In such a cross guide wire 20, since the stranded wire portion 3 b of the electric wire 3 is sandwiched by the heat sealing tape 21, compared with the adhesive tape 26 used for the conventional cross guide wire 25. , The movement of the electric wire 3 and the untwisting of the stranded wire portion 3b can be prevented for a long time. Therefore, even when used for a long time, the voltage waveform induced in the induction wire portion 3a does not disturb. Further, since the electric wire 3 is not fixed to the substrate 2, even if a bending is applied in the longitudinal direction of the cross induction wire 20, the tension applied to the electric wire 3 does not reach the conventional cross induction wire 2.
It is smaller than 5 and has good flexibility. Furthermore, since the attachment of the heat sealing tape 21 can be automatically performed,
Compared with the conventional cross guide wire 25, the labor of cutting the tape, confirming the sticking position, attaching the tape, and the like can be omitted, the number of personnel required for manufacturing can be reduced, and the manufacturing cost can be reduced.

[0032]

As described above, in the cross induction wire according to the present invention, since the voltage waveform induced in the induction wire portion is not disturbed even when used for a long period of time, the movement of a train or the like is not affected. High body position detection accuracy can be maintained over a long period of time. Further, since the cross guide wire of the present invention has good flexibility in the longitudinal direction, the operation of winding the cross guide wire around a drum or a roll can be performed smoothly, and the electric wire does not break.

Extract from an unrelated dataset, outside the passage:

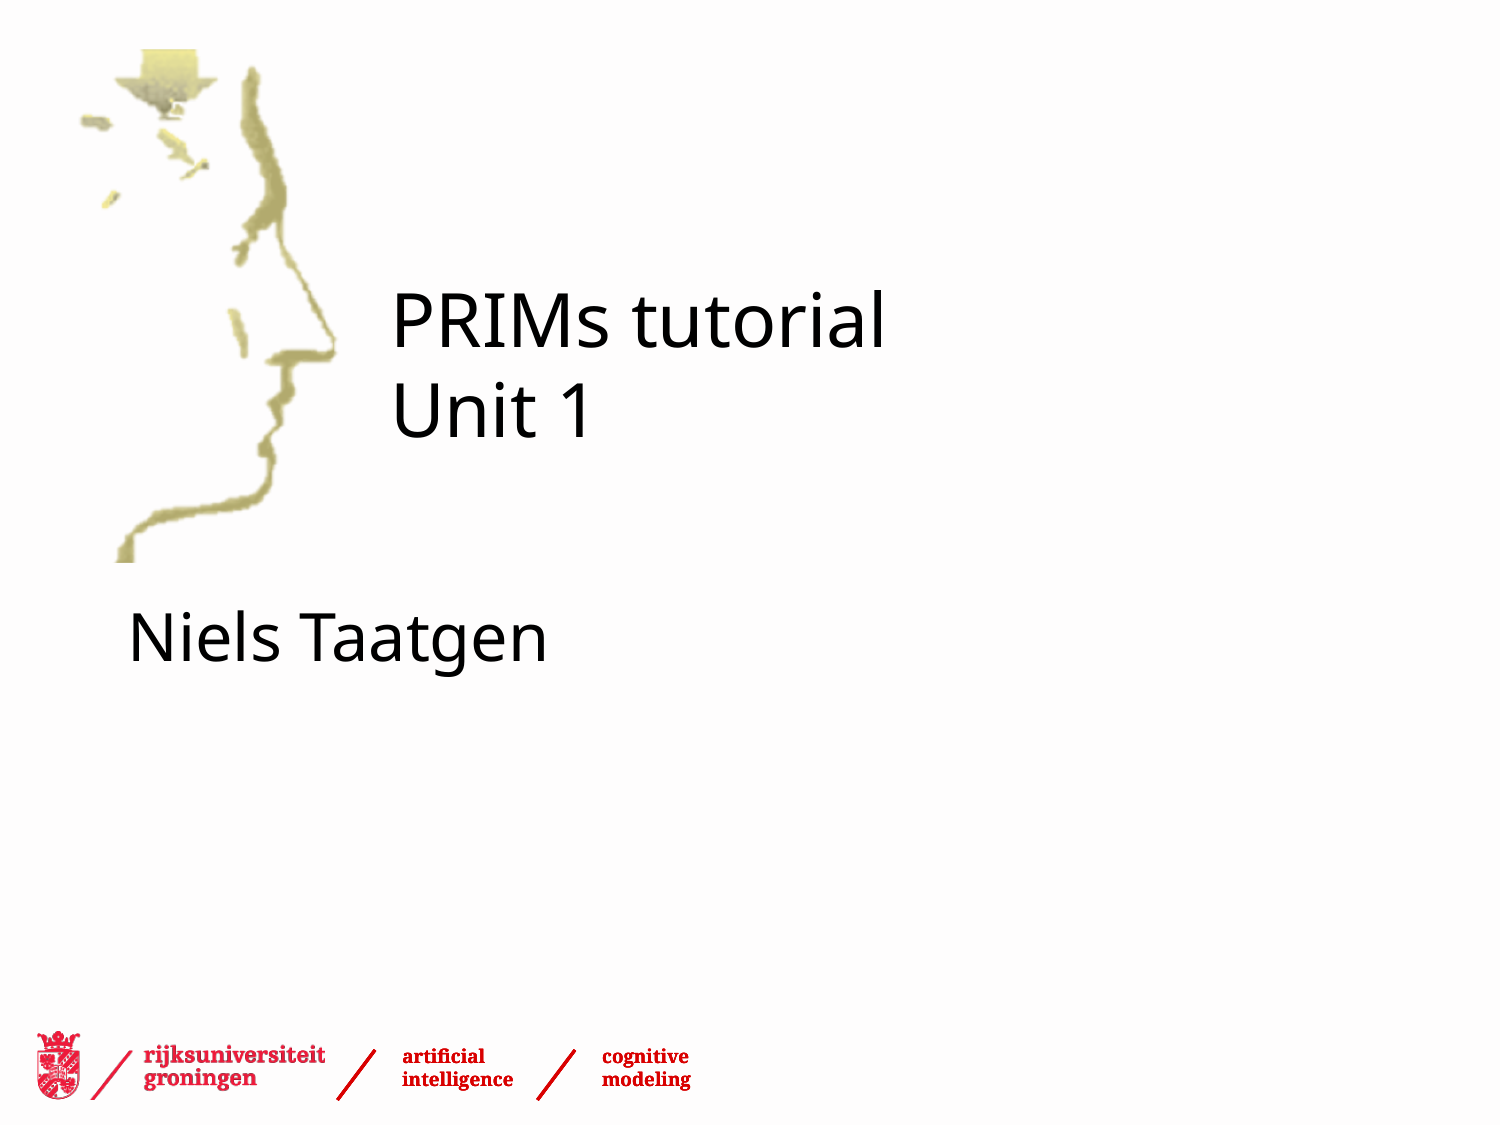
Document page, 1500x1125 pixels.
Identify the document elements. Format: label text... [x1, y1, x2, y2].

title PRIMs tutorial Unit 1 [374, 212, 1388, 513]
picture [24, 49, 341, 563]
subtitle Niels Taatgen [112, 587, 1388, 876]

[Brief description of the drawings]

FIG. 1 is a perspective view showing an example of a cross guide line of the present invention.

FIG. 2 is a schematic diagram showing an example of a wiring state of an electric wire used for a cross guide wire of the present invention.

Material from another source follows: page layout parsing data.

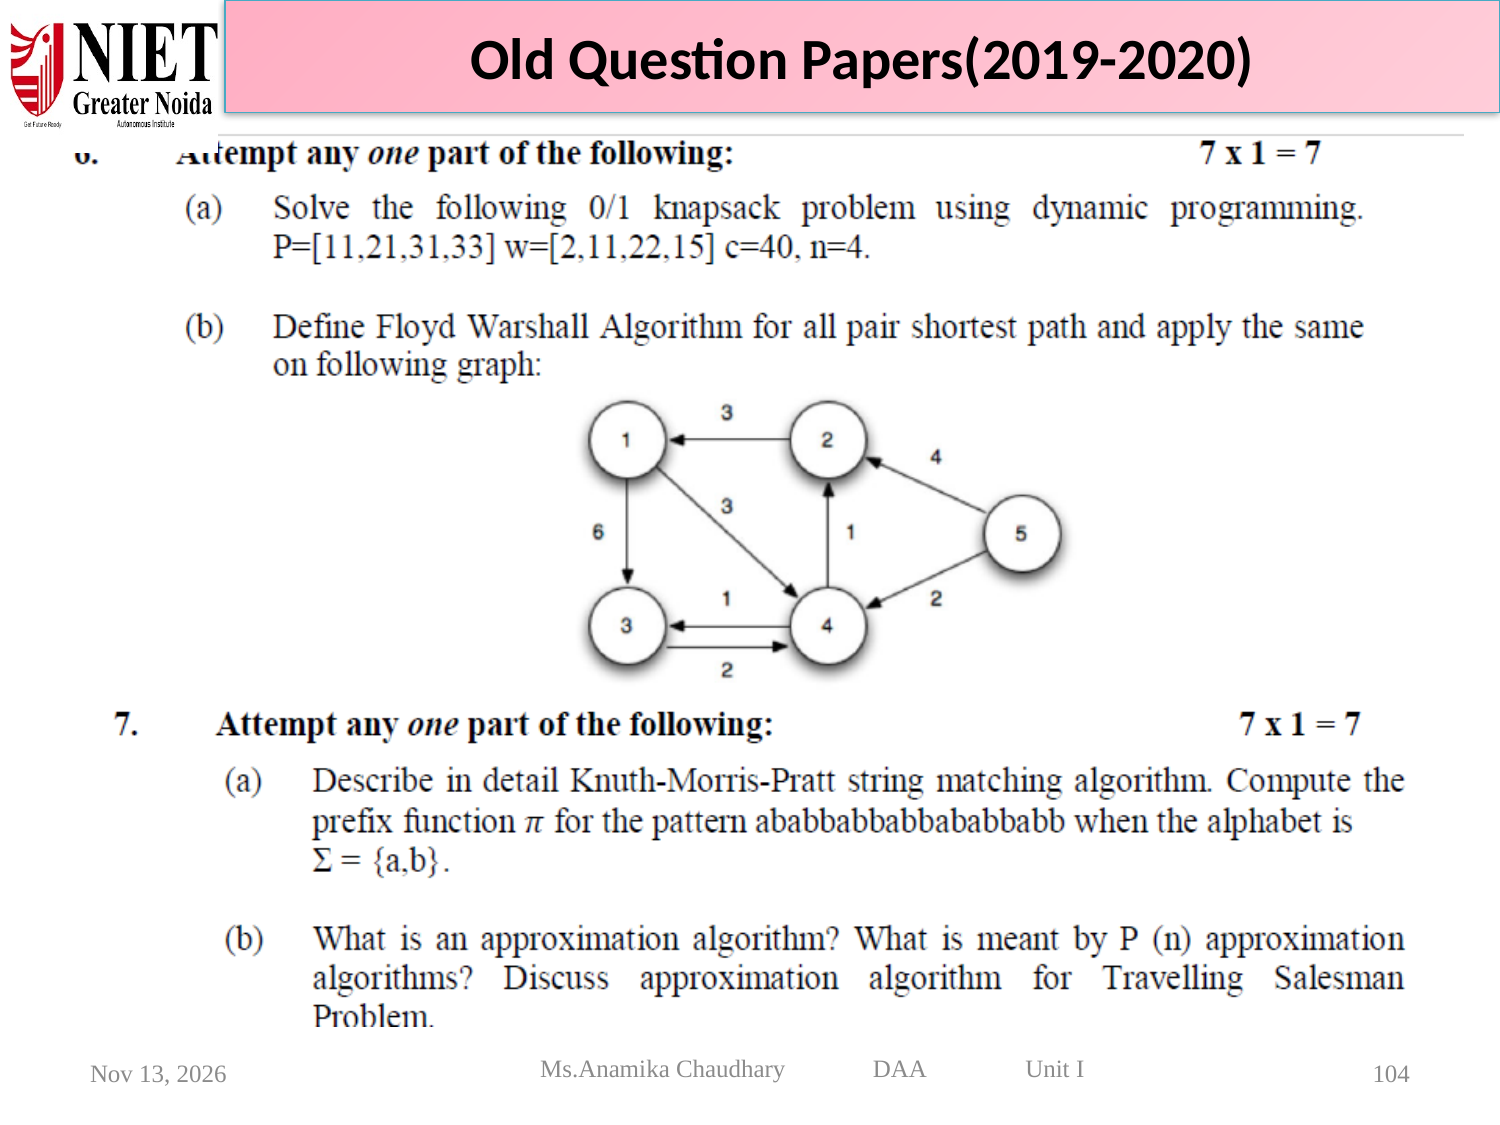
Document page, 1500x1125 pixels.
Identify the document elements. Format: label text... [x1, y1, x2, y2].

picture [0, 0, 1464, 1028]
footer Ms.Anamika Chaudhary DAA Unit I [412, 1037, 1213, 1098]
slide_number 29-Jul-24 [75, 1042, 425, 1103]
slide_number 104 [1074, 1042, 1425, 1103]
text_box Old Question Papers(2019-2020) [238, 0, 1500, 113]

FIG. 3 is a schematic cross-sectional view showing an example of a wiring state of an electric wire used for the cross guide wire of the present invention.

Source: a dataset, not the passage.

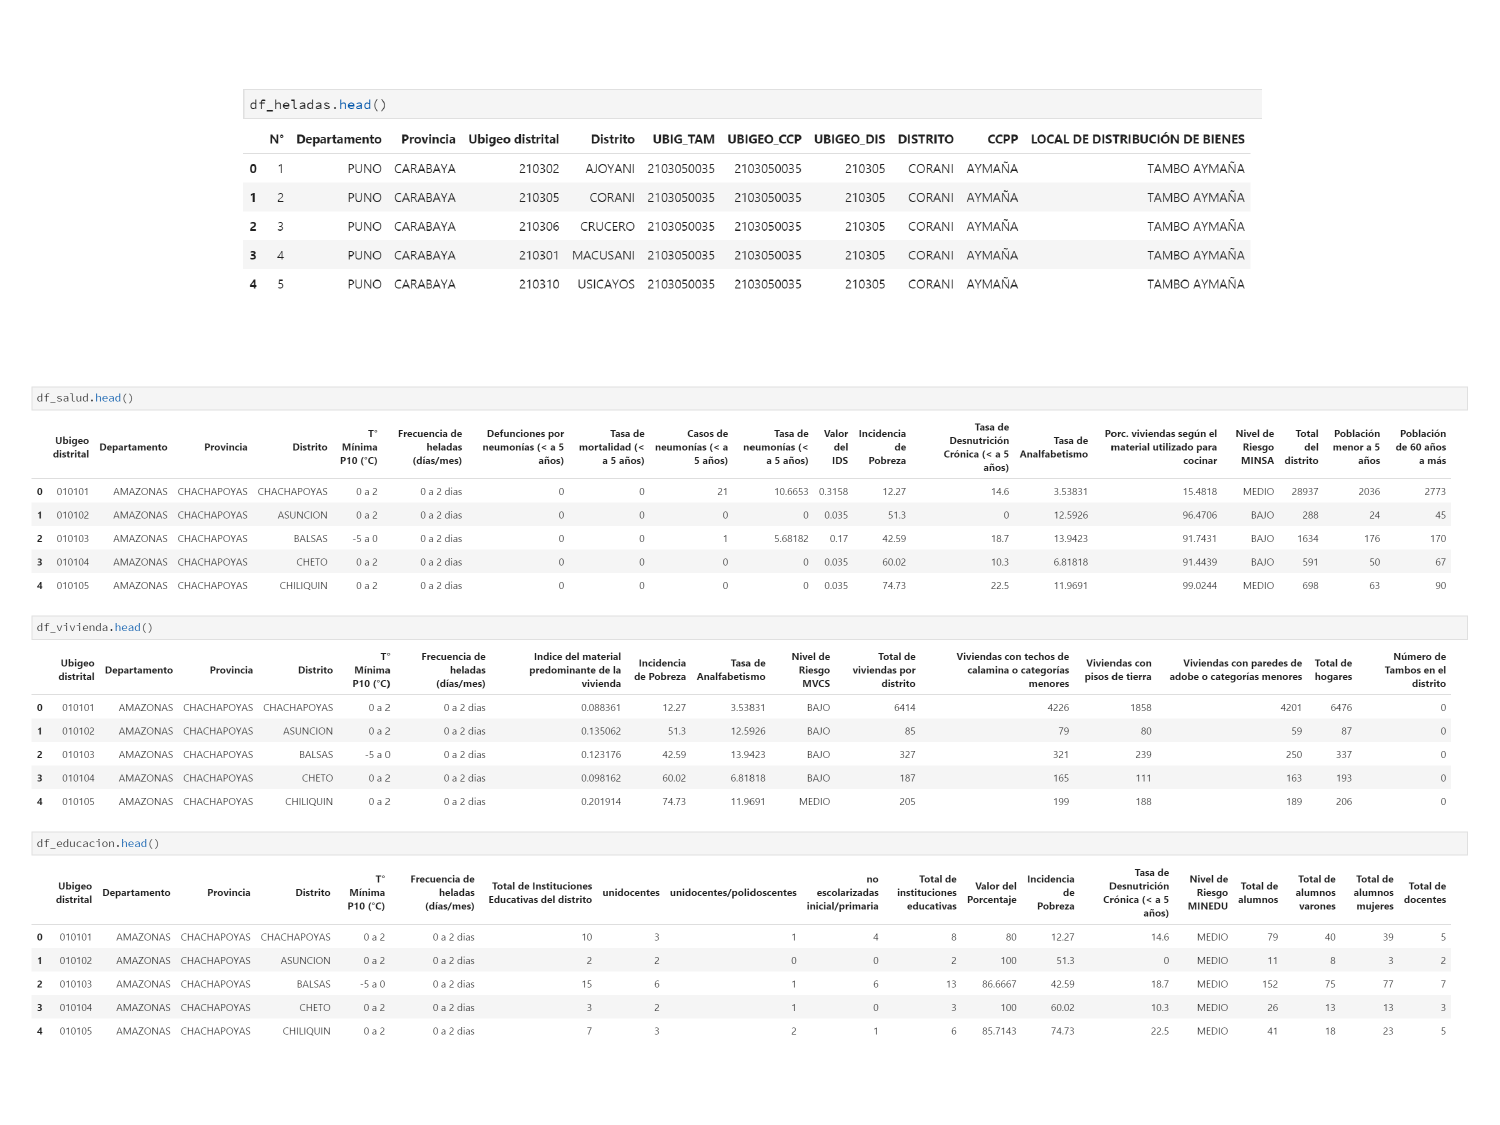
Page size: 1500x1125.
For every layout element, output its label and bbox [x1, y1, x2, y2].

picture [238, 85, 1262, 300]
picture [26, 382, 1474, 1048]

FIG. 4 is a schematic configuration diagram illustrating an example of an apparatus for manufacturing a cross guide line according to the present invention.

FIG. 5 is a perspective view showing an example of a cross guide line of the present invention.

FIG. 6 is a schematic diagram illustrating an example of a wiring state of an electric wire used for the cross guidance wire of the present invention.

FIG. 7 is a schematic cross-sectional view showing an example of a wiring state of an electric wire used for the cross guide wire of the present invention.

FIG. 8 is a schematic configuration diagram illustrating an example of an apparatus for manufacturing a cross guidance wire according to the present invention.

FIG. 9 is a top view showing an example of a conventional cross guidance line.

FIG. 10 is a diagram showing a positional relationship between an electric wire used for a cross induction wire and a waveform of a voltage generated by induction on the electric wire.

FIG. 11 is a diagram showing a positional relationship between an electric wire used for a cross induction wire and a waveform of a voltage generated by induction on the electric wire.

[Explanation of symbols]

DESCRIPTION OF SYMBOLS 1 ... Cross guide wire, 2 ... Board, 3 ... Electric wire, 3a ... Guide wire part, 3b ... Twist wire part, 4 ... Pipe, 20 ... Cross guide wire, 21 ・ ・ ・ Heat fusing tape

Claims (2)

[Claims] 1. A board, at least one or more laid in the longitudinal direction on the board, an induction wire portion in which two insulated conductors are arranged in parallel, and a stranded wire portion in which the two insulated conductors are twisted. And an electric wire alternately formed in the longitudinal direction, wherein a part or the whole of the stranded portion is inserted into a pipe. 2. A substrate, an induction wire portion laid at least one or more in the longitudinal direction on the substrate, and an insulated wire portion in which two insulated conductors are arranged in parallel, and a stranded wire portion in which the two insulated conductors are twisted. And an electric wire alternately formed in the longitudinal direction, wherein the stranded portion is sandwiched between two heat-sealing tapes extending in the longitudinal direction.